Still, I’ve met a few of these UNESCO cats, and they gave me the willies.
Ronald Reagan, whatever influence his administration’s neocons may have had on him, was right to see through UNESCO’s humanist claptrap to its rabidly far-left essence. He turned off the financial tap in 1984. It wasn’t until 2002 that the “compassionate conservative” and incorrigible spendthrift George W. Bush announced his intention to reinstate UNESCO’s funding.

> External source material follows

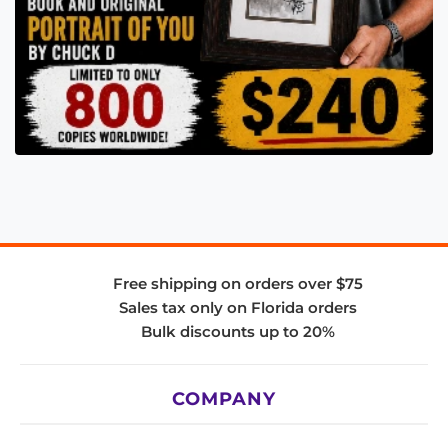
Free shipping on orders over $75
Sales tax only on Florida orders
Bulk discounts up to 20%
COMPANY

But what do UNESCO’s lofty humanitarian ideals look like when they go up against the hard realities of international politics? Here’s what:
“After two years of debate and hand-wringing,” The New York Times tells us, the UNESCO executive board has recently approved a “scientific prize” sponsored by Equatorial Guinea’s “repressive” dictator and purported cannibal, Teodoro Obiang Nguemo Mbasogo (yeah, that’s his name). The Times article cites no more compelling reason for the award’s existence than that it may bolster the self-esteem of Dark Continent’s inhabitants. The prize money’s origin is already in question. Let’s hope no food has been snatched from the gaping maws of the downtrodden in the process.
In other news, Syria maintains a seat on UNESCO’s human-rights committee.
What does the average American think of all this? By ‘average,’ I mean those who are not unreasonable Christian Zionists or leftist anti-Israel types driven more by a hatred of the United States than any authentic compassion for the Palestinians. If I may presume to speak for this populist base—often mentioned by political candidates but rarely heard from—we’re tired of our country’s never-ending international involvement to the neglect of its own working and middle-class citizens. Some of us may even be generous souls who aren’t completely averse to helping feed the poor abroad. But we’d rather not toss another dime at programs administered by UN technocrats preaching the gospel of liberal internationalism.